Within the entries below, every line containing "broker" is to be copied.

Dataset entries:
━━━━
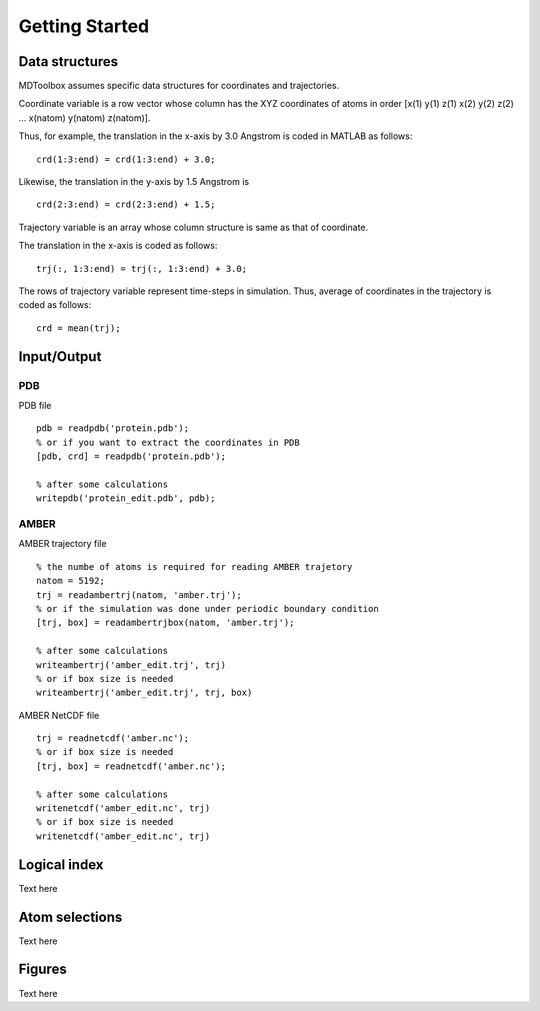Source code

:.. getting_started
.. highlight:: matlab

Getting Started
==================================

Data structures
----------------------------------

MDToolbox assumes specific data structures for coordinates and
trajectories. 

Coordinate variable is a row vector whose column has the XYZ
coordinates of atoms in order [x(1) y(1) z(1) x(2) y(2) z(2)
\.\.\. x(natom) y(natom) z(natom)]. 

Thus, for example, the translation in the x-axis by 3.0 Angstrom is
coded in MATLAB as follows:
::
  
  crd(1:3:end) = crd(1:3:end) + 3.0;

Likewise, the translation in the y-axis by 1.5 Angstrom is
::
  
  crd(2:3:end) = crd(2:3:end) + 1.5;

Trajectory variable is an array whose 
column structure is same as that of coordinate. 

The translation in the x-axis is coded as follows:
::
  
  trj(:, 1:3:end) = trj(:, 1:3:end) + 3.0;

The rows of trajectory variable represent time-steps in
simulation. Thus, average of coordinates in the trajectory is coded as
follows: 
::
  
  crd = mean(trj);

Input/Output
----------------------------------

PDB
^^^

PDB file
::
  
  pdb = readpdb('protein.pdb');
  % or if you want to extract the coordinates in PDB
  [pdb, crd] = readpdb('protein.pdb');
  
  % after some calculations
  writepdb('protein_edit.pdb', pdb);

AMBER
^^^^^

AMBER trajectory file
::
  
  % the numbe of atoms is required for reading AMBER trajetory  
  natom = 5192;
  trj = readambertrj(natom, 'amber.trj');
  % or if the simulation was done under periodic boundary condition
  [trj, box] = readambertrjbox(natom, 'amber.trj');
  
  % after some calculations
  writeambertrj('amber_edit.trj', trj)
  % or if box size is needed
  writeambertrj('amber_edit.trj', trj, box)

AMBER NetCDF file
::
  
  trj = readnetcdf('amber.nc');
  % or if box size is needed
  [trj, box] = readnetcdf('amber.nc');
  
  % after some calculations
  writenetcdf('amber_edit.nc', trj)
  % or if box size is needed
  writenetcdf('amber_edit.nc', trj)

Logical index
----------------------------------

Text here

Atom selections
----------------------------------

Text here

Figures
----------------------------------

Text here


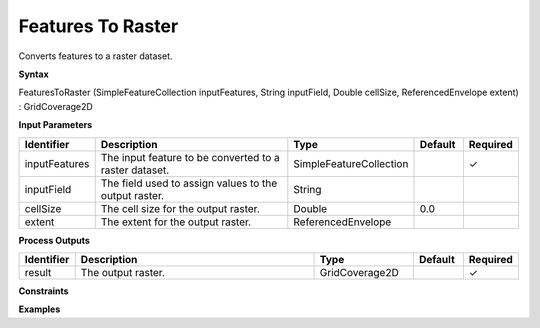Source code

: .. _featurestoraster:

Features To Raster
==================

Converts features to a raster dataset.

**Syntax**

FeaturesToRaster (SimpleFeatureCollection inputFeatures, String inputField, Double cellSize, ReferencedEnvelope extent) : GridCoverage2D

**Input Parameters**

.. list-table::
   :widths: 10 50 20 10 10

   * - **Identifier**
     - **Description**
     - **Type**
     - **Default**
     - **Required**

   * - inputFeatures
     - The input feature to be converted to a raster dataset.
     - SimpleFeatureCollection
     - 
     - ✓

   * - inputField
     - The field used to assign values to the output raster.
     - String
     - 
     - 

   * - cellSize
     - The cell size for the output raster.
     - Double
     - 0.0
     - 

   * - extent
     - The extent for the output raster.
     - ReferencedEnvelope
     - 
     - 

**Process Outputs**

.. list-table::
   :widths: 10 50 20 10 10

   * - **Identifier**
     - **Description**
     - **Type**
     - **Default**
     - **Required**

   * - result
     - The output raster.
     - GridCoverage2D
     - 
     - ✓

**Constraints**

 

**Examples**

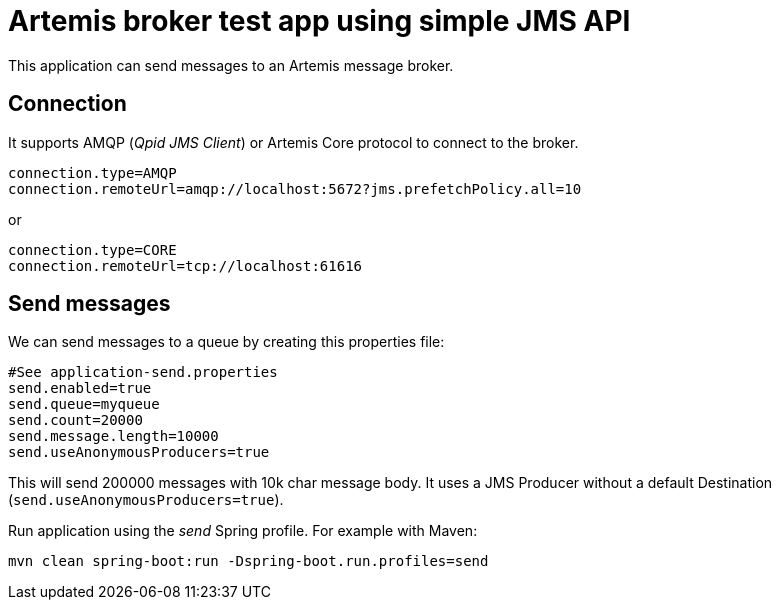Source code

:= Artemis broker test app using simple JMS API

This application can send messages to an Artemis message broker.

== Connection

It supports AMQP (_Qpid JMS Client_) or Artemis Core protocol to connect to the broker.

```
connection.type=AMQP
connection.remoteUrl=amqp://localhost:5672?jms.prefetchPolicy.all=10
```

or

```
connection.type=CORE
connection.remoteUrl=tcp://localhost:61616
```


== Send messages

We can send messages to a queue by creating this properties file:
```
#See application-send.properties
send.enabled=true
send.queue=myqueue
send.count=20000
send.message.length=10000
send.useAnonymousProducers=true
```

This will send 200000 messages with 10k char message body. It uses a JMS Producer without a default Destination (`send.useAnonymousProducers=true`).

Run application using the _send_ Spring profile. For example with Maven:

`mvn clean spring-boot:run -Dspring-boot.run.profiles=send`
━━━━
EXERCISE SOLUTION:
:= Artemis broker test app using simple JMS API
This application can send messages to an Artemis message broker.
It supports AMQP (_Qpid JMS Client_) or Artemis Core protocol to connect to the broker.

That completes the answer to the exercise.